Twins Sending Relief Messages
Image courtesy of © Mark J. Rebilas-USA TODAY SportsLooking at what we know thus far, the Twins have been connected to relievers like Brandon Kintzler, Steve Cishek, Fernando Rodney and Matt Belisle. Of that foursome, only Rodney has landed with the Twins. In 2018, he’ll be 41 years old, and the lone leftover (Belisle) will be 38. Other names they’ve been linked to include Tony Watson (32) and Addison Reed (28). Looking at the aforementioned names only Reed is under the age of 30. I think we can begin to glean something from this information.
As the Twins attack free agency, the bullpen from 2017 remains a concern. Derek Falvey and Thad Levine know that relief help needs to be brought in for this club to take the next step. With regard to relievers though, you generally want to be creative or good. Going the route of “good” can be a mistake waiting to happen. Handing out big contracts to names like Wade Davis or Greg Holland could end up preventing money being spent elsewhere, and is a situation that could blow up with a small case of the yips.
When it comes to relief pitching, finding outliers seems to be, in general, a much more fruitful endeavor. As Twins Daily’s Tom Froemming pointed out, Brandon Morrow and Tommy Hunter bother signed one year deals last offseason for less than $1.5m each. During the current offseason, both agreed to multi-year deals for multiple millions of dollars. Seth Stohs also pointed out the desire to sign the likes of Tony Sipp or Antonio Bastardo to multi-year deals for big money back in 2015. All across baseball, you can pick out relief contracts that resemble a pitcher being paid too much for too long.

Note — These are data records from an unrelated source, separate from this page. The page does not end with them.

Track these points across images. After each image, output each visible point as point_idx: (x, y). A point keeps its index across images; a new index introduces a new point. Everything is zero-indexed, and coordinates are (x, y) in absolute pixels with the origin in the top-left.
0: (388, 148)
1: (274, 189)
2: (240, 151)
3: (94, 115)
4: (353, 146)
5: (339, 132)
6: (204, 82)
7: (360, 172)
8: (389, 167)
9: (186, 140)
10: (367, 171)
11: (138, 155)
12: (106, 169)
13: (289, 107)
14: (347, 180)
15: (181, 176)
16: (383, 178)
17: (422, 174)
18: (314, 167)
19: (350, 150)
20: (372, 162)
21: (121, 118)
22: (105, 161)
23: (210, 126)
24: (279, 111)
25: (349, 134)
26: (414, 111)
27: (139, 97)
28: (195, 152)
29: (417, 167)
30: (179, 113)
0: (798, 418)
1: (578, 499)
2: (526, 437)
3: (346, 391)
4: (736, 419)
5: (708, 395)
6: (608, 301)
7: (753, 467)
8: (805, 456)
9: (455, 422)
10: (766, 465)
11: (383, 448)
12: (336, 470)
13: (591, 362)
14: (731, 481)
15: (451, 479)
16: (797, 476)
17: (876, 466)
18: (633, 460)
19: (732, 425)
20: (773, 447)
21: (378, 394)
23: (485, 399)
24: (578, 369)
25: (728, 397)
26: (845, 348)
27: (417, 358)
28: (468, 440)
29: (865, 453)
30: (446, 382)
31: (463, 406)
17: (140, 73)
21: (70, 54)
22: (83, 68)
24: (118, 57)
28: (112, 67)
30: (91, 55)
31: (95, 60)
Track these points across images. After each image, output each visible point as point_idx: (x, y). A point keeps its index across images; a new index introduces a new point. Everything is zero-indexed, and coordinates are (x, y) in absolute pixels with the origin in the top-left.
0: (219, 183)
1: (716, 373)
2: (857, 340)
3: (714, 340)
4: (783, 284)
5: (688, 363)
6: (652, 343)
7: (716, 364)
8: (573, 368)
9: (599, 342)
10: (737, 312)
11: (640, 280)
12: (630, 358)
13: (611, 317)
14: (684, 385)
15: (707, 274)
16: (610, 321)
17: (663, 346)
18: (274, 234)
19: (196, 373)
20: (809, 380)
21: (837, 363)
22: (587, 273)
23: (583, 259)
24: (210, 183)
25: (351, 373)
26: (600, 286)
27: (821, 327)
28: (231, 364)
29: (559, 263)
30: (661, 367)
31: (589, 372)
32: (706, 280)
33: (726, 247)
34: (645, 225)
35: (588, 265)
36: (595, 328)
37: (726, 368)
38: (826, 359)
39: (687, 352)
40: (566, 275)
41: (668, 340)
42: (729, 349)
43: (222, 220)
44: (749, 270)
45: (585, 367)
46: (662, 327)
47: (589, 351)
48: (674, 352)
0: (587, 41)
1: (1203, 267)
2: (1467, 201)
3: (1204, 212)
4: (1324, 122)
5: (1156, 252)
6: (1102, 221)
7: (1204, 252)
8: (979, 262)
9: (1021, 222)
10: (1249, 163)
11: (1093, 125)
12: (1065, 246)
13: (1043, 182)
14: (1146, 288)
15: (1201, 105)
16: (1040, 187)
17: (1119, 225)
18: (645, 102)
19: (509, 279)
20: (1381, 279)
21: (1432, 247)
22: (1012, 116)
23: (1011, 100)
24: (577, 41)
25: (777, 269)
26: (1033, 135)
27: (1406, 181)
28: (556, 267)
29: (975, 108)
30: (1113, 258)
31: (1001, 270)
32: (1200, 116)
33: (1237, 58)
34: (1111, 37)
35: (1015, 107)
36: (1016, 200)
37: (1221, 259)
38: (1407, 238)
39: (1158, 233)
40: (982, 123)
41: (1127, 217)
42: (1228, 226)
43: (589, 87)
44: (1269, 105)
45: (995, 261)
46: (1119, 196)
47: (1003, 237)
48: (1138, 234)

Then, you have to take a look at what the Twins may be looking at from within. As things stand currently, Minnesota has more than a few promising arms on the horizon. Tyler Jay remains the top relief arm and should have a shot to get to the big leagues quickly. Felix Jorge could find himself factoring into the bullpen mix, and there are more than a few holdovers including John Curtiss, Alan Busenitz, J.T. Chargois, and even Jake Reed. Each of those guys has a relative amount of upside, and presents an ability to strike out big league hitters.
In signing Rodney, the Twins only continue to play into this perception. A one-year deal worth up to $6 million guarantees few things, but tells us plenty. Entering the 2018 season, the expectation should be that he’ll be the club’s closer. He posted a 10.6 K/9 and picked up 39 saves a year ago for the Diamondbacks. As a veteran presence, that should be welcomed out of the gate for Minnesota. As the season draws on though, nothing about his age or his contract cements him into that role over any of the previously noted youth.
What the Twins seem to be suggesting is that there’s a level of awareness regarding the deficiencies currently present on the big league roster. Relief help is obviously something Paul Molitor could use, but Derek Falvey and Thad Levine are also sending the message that they believe in what they have. Rodney, even with a good season, probably won’t be back in 2019 and another similar deal could be granted to the likes of Watson or Belisle.
As the season wears on, the front office would love nothing more than to watch Jay or Chargois develop into the next man up. Curtiss, Busenitz and Reed all have the profiles of effective setup men, and seeing them blossom into that would be a welcomed reality. By addressing current issues while also allowing future solutions to present themselves, the Twins have the best of both worlds.
Entering the 2018 season, the Minnesota Twins will try to take advantage of a potentially unique opportunity. With only the Cleveland Indians being competitive in the AL Central, they should find themselves no worse than the second best team in their division. With the rise of youth, they could soon overtake Cleveland at the top of the ladder. Rather than throwing all the chips in the basket right now, it appears the plan is to build consistently, using 2017 as a building block for the upcoming year and beyond.
Ideally, the Twins should sign another reliever to a contract similar to what Rodney just agreed to. Then, getting an impact starting pitcher could set them up nicely to make some noise. While not going all in on 2018, they’d have taken steps forward without sacrificing the long term viability of an extended run of competitiveness. To summarize, short term/high upside solutions in the pen, and a long term/high ceiling starter would make for one successful offseason.